(Raw data Opens)

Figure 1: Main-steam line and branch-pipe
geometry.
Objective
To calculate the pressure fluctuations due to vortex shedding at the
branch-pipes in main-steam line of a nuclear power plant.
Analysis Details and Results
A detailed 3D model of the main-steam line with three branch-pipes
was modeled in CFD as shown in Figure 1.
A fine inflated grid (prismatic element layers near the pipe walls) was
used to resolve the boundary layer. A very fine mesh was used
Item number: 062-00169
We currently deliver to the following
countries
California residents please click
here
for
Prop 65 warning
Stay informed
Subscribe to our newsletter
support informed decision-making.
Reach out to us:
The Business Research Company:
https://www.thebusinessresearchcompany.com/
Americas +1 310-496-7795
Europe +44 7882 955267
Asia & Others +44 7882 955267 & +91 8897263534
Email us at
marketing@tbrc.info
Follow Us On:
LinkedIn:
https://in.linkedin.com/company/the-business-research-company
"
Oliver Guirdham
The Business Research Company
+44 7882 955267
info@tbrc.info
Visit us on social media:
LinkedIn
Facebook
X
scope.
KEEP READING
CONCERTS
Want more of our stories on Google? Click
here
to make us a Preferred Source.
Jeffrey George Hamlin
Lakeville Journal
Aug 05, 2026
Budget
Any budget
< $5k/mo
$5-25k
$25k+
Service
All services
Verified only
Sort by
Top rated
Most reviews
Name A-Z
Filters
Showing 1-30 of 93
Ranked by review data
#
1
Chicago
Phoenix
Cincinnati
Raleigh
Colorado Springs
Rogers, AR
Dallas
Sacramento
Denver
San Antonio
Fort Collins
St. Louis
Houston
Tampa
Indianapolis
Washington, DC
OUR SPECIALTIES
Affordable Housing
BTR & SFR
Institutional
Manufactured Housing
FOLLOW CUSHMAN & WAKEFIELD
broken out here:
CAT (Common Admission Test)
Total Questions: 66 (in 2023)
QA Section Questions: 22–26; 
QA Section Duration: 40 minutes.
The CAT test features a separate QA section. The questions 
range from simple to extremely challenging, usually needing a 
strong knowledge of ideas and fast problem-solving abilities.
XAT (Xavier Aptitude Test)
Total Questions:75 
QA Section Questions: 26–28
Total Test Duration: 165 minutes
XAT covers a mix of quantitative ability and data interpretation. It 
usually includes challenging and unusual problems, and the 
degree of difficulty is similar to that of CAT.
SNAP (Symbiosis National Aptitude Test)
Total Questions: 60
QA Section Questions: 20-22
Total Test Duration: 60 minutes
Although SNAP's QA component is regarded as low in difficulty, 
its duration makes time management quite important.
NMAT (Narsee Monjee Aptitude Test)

(Raw data Closes)

Please give back the records exactly as written, beginning at the first line and including the line that holds "was modeled in CFD as shown in Figure 1." as the last.

Figure 1: Main-steam line and branch-pipe
geometry.
Objective
To calculate the pressure fluctuations due to vortex shedding at the
branch-pipes in main-steam line of a nuclear power plant.
Analysis Details and Results
A detailed 3D model of the main-steam line with three branch-pipes
was modeled in CFD as shown in Figure 1.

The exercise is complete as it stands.